Queste elezioni amministrative sono percepite come vuote proprio perché non tengono in debita considerazione gli sconvolgimenti sociali che si sono prodotti nell’ultimo anno e mezzo di pandemia. Non discute dell’aumento della povertà che è palese, né del futuro dei giovani a cui è stato tolto tutto. Questa desolazione ci mette di fronte ad una verità: la sinistra non esiste, e non esistono scorciatoie per crearla, meno che meno, oggi, per vie elettorali. La nostra urgenza è quella della costruzione di un partito che sia espressione delle contraddizioni che si sono aperte e che si approfondiranno anche in questa città, che sia riferimento dei lavoratori che subiscono le delocalizzazioni e le chiusure, dei giovani che lottano per il diritto allo studio, delle battaglie in difesa della sanità e del trasporto pubblico. Se De Magistris ha avuto un merito politico, anche se colmo di retorica, è quello di aver interpretato la voglia del riscatto. Ma, come abbiamo spiegato, questo merito si è dissolto nella sua incapacità di passare dalle parole ai fatti.

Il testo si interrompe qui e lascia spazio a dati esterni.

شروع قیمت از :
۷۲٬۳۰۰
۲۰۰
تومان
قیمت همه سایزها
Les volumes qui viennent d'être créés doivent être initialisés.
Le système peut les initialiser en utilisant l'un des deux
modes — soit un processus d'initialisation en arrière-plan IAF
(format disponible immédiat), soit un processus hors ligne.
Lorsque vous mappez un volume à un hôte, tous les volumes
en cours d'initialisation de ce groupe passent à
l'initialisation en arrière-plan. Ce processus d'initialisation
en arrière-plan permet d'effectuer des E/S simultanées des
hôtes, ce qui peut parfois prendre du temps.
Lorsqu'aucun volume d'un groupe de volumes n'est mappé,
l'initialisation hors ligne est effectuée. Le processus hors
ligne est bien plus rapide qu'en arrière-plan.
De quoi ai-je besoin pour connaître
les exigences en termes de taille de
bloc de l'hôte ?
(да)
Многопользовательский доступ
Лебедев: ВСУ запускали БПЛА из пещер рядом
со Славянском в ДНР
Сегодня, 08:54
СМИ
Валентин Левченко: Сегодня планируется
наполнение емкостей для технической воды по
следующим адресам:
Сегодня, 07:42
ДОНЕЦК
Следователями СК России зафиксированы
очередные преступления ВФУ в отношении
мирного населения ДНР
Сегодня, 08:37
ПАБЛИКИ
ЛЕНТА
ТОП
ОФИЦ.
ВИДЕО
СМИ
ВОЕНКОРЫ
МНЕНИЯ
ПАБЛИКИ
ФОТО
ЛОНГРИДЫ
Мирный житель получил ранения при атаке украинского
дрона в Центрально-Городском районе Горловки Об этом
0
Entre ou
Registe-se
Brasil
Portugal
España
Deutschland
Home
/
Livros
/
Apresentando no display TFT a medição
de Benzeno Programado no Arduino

Con le prossime amministrative si aprirà in città una stagione diversa. La fine dell’esperienza di De Magistris ha come conseguenza diretta la rivitalizzazione del centro-sinistra, che da anni in città era in forte difficoltà. Un ritorno che avviene all’insegna del trasformismo e dell’assorbimento anche di pezzi della sinistra cittadina che erano all’ombra del sindaco. La coalizione della Clemente, con tutte le sue debolezze e contraddizioni, resiste a questa attrazione, posizionandosi al di fuori del centro sinistra. Dato il quadro, chi non vorrà votare i partiti che sostengono Draghi voterà per questa coalizione, chi vorrà esprimere un voto per una lista di sinistra lo farà attraverso Potere al Popolo. Diamo anche noi queste indicazioni, ben sapendo che mai come oggi votare non basta e proprio per questo invitiamo ad unirsi a noi nella costruzione dell’alternativa a questo sistema.